Similar shapes of the healthy curves and good resolution between health and disease in the combined data from six independent studies by different laboratories suggested batch effect resilience of our noise barometer. This was confirmed and extrapolated by comparing the three most numerous healthy control datasets (from the studies of Arthritis, Parkinson’s, and Multiple Sclerosis) in their biological aging curves, Figure 6B and Supplementary Data Excel. Low batch effect was seen for the three individual healthy datasets, except in the 49-64 years age range, which could be due to a natural increase in DNAme dynamics from cumulatively diverging environments, habits, and diseases (not just those specifically studied), Figure 6B. Based on Venn Diagrams, 460 cytosine noise detectors have the highest overlap with the global 143 thousand subset, followed by the 50 cytosine noise detectors and various EN DNAme clocks, Figure 6C and Supplementary Data Excel.

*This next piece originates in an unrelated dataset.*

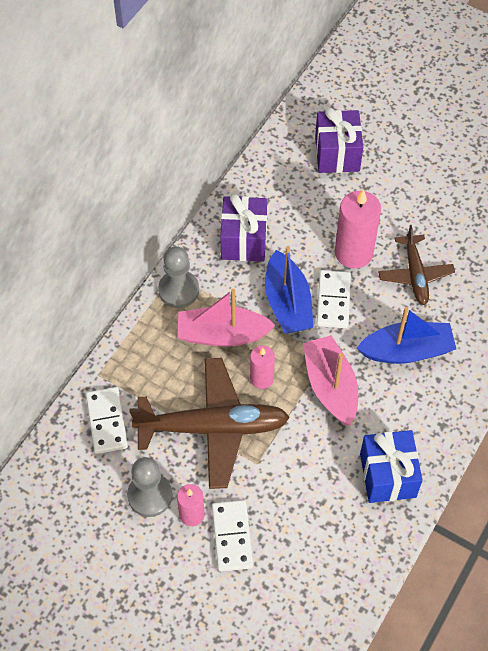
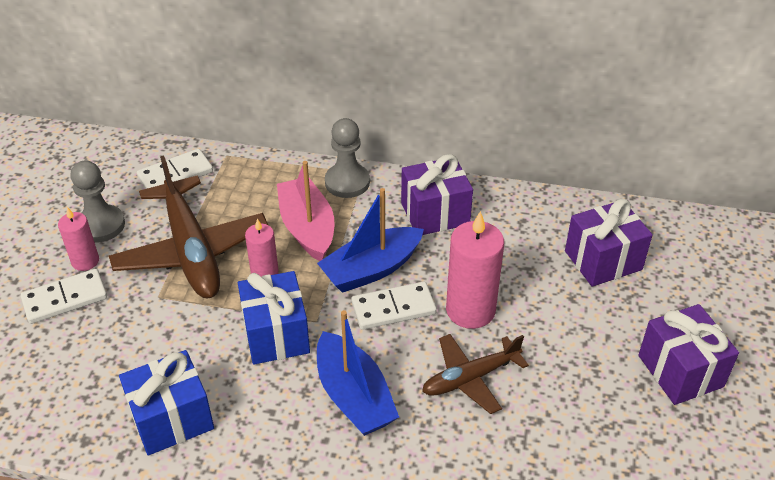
camera: 70 degrees right, 15 degrees down
pink boat [303,335,358,425] -> blue gift [238,271,310,365]
none -> purple gift [638,304,739,405]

The pattern of healthy biological aging based on the 460 and 5 cytosines was also similar to that yielded by the 50 cytosines, Figures 5B, 6A. And the 50 cytosines noise barometer demonstrated different curve shapes for different diseases, Supplementary Figure 5A. At the single levels, the most regulated cytosines – noise detectors had different patterns of their age-specific noise increase, Supplementary Figure 5B and Figure 6A. The natural biological aging curves of the combined health vs. combined disease that include the HIV dataset, are shown in Supplementary Figure 5C.

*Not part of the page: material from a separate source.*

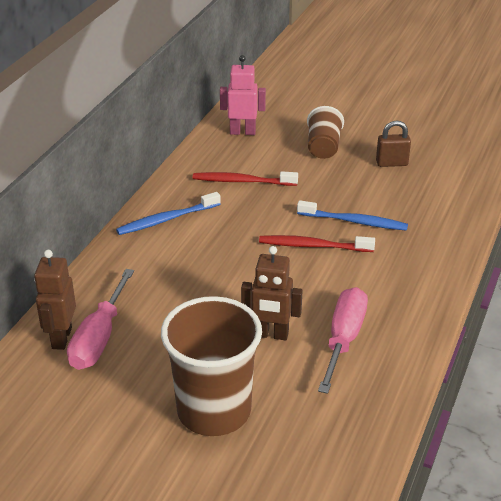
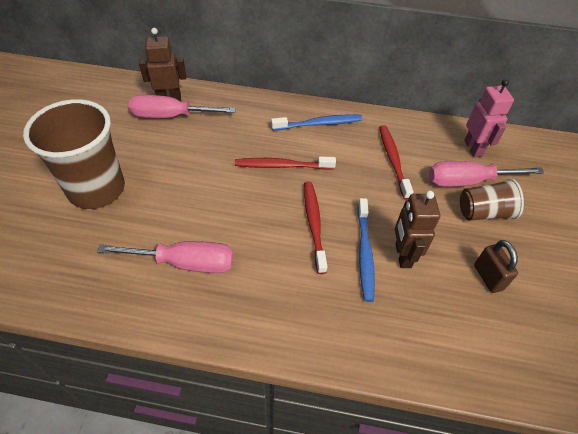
camera: 75 degrees right, 15 degrees up
blue toothbrush [116,192,221,235] -> blue toothbrush turned 120 degrees clockwise [271,114,362,130]
brown robot [241,246,302,340] -> brown robot moved to [395,191,440,268]
none -> red toothbrush [235,156,336,170]
none -> pink screwdriver [429,161,544,187]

Since SD is the main parameter in our noise barometer, we also tested if EN clocks might be based on selection of cytosines that have higher SD of their beta values with age and/or disease. The regression analysis demonstrated that this is not the case for either the 1st generation EN clock that is trained on age or for PhenoAge or for PACE that are trained on health/disease parameters [1–5]. Namely, there was a lack of correlation between the ranking (weighting) of the clock’s cytosines by the ENs and the changes of the SDs of their beta values with age, Figure 6D.
These results suggest that biological age can be measured in a batch effect resilient approach through quantification of the SD of the methylation of cytosines that should-be-invariable, yet are age deregulated. The natural curve of biological aging defined by this approach is not linear; it has healthy low-noise plateaus and upward shifts at specific ages. In this method, DNAme noise is the biomarker and a particular set of cytosines is the detector of such biomarker. This method is different from and moreover, orthogonal to, the linear predictors that are based on population statistics. Importantly, regardless of the selection of all the cytosines that should-be-invariable (50, 460) or their subsets most or least regulated in young (1, 5, 8, 13, 17), an increase of biological noise with age was always observed, and there was never a high in young to low in old progression for any cytosine of the noise barometer.